Why 3 Liberals Dissented From Supreme Court’s Trump Immunity Ruling
Katelynn Richardson /
Supreme Court Justices Sonia Sotomayor and Ketanji Brown Jackson issued dissents Monday in which they vehemently object to the court’s 6-3 opinion in the presidential immunity case brought by former President Donald Trump.
The majority of the high court held that presidents are entitled to “absolute immunity from criminal prosecution for actions within his conclusive and preclusive constitutional authority” as well as “at least presumptive immunity” for all official acts.
But Sotomayor, in a dissent, penned out of “fear for our democracy” and joined by Jackson and Elena Kagan, wrote that the majority’s ruling “reshapes the institution of the Presidency” and that “the President is now a king.”
The Court effectively creates a law-free zone around the President, upsetting the status quo that has existed since the Founding. This new official acts immunity now lies about like a loaded weapon for any President that wishes to place his own interests, his own political survival, or his own financial gain, above the interests of the Nation.
Sotomayor wrote that, under the court’s ruling, the president will be “insulated from criminal prosecution” whenever he uses his official powers.
“Orders the Navy’s SEAL Team 6 to assassinate a political rival?

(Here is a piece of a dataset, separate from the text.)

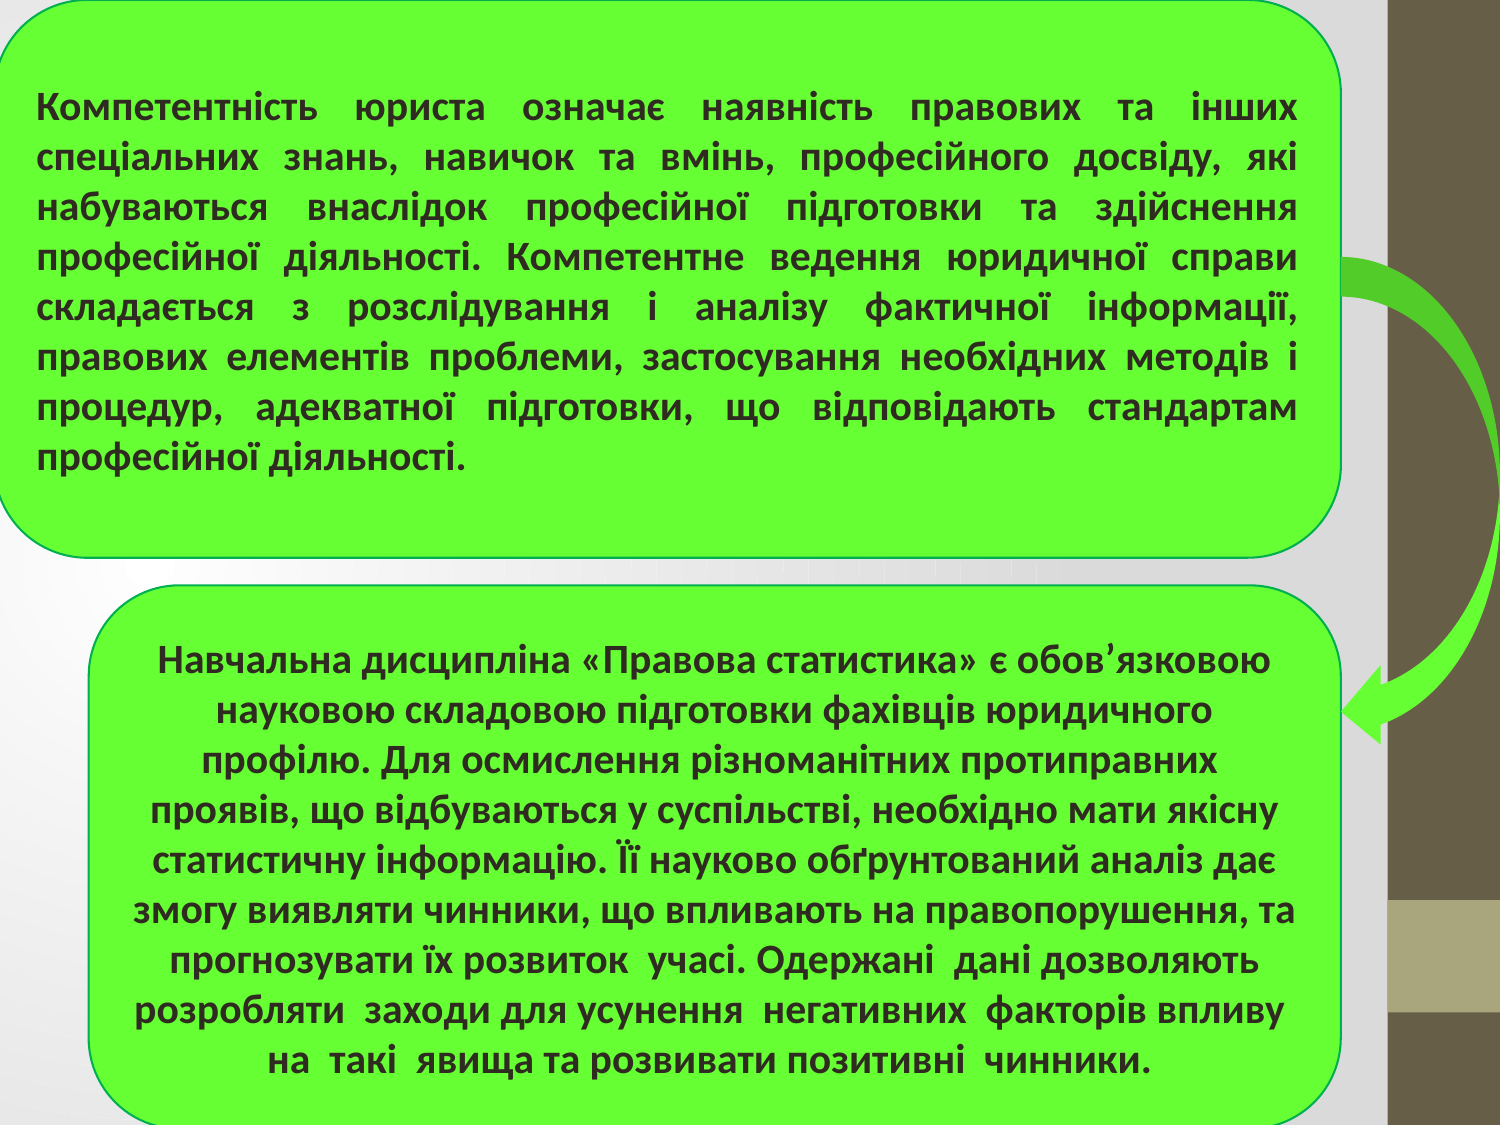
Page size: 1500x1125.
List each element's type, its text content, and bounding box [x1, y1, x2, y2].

Immune. Organizes a military coup to hold onto power? Immune,” she wrote. “Takes a bribe in exchange for a pardon? Immune. Immune, immune, immune.”
Sotomayor claimed the Supreme Court gave Trump “all the immunity he asked for and more.”
However, Chief Justice John Roberts specifically stated in his majority opinion that Trump asserted “a far broader immunity than the limited one we have recognized.”
“He contends that the indictment must be dismissed because the Impeachment Judgment Clause requires that impeachment and Senate conviction precede a President’s criminal prosecution,” Roberts wrote. “The text of the Clause provides little support for such an absolute immunity.”
Although Roberts wrote that Trump is “absolutely immune from prosecution for the alleged conduct involving his discussions with Justice Department officials,” the chief justice said the lower courts would have to sort out whether many other allegations in Trump’s indictment constituted official acts that are subject to immunity.
Roberts admonished the Sotomayor dissent for “cherry-pick[ing]” sources and “fearmongering on the basis of extreme hypotheticals.”
“As for the dissents, they strike a tone of chilling doom that is wholly disproportionate to what the Court actually does today—conclude that immunity extends to official discussions between the President and his Attorney General, and then remand to the lower courts to determine ‘in the first instance’ whether and to what extent Trump’s remaining alleged conduct is entitled to immunity,” Roberts wrote.
In her own dissent, Jackson wrote that the risks assumed by the court’s majority are “intolerable, unwarranted, and plainly antithetical to bedrock constitutional norms.”
Jackson wrote:
Stated simply: The Court has now declared for the first time in history that the most powerful official in the United States can (under circumstances yet to be fully determined) become a law unto himself. As we enter this uncharted territory, the People, in their wisdom, will need to remain ever attentive, consistently fulfilling their established role in our constitutional democracy, and thus collectively serving as the ultimate safeguard against any chaos spawned by this Court’s decision.
Trump was indicted in August 2023 on four felony counts relating to alleged efforts to overturn the 2020 presidential election, in which Joe Biden emerged the winner.
Trump sought to dismiss the indictment by arguing that he has absolute immunity from criminal prosecution for official acts during his presidency, but both the district court and the U.S. Court of Appeals for the D.C. Circuit found that he didn’t have immunity.
In other opinions this term, the high court’s three liberal justices have admonished the majority for stripping power away from the executive branch.
“At the end of a momentous Term, this much is clear: The tsunami of lawsuits against agencies that the Court’s holdings in this case and Loper Bright have authorized has the potential to devastate the functioning of the Federal Government,” Jackson wrote in her dissent to another case Monday, where the majority ruled in favor of a North Dakota truck stop and allowed a longer time frame for challenging federal agency regulations.
The Supreme Court on Friday reversed its landmark Chevron ruling, which held that courts should defer to agency interpretations of statutes when the language is ambiguous.
Although opponents of Chevron praised the ruling as a victory that would take away a tool agencies used to violate the civil liberties of individuals who challenge government regulations, Kagan wrote in her dissent that it was an indication the high court’s majority “disdains restraint and grasps for power.”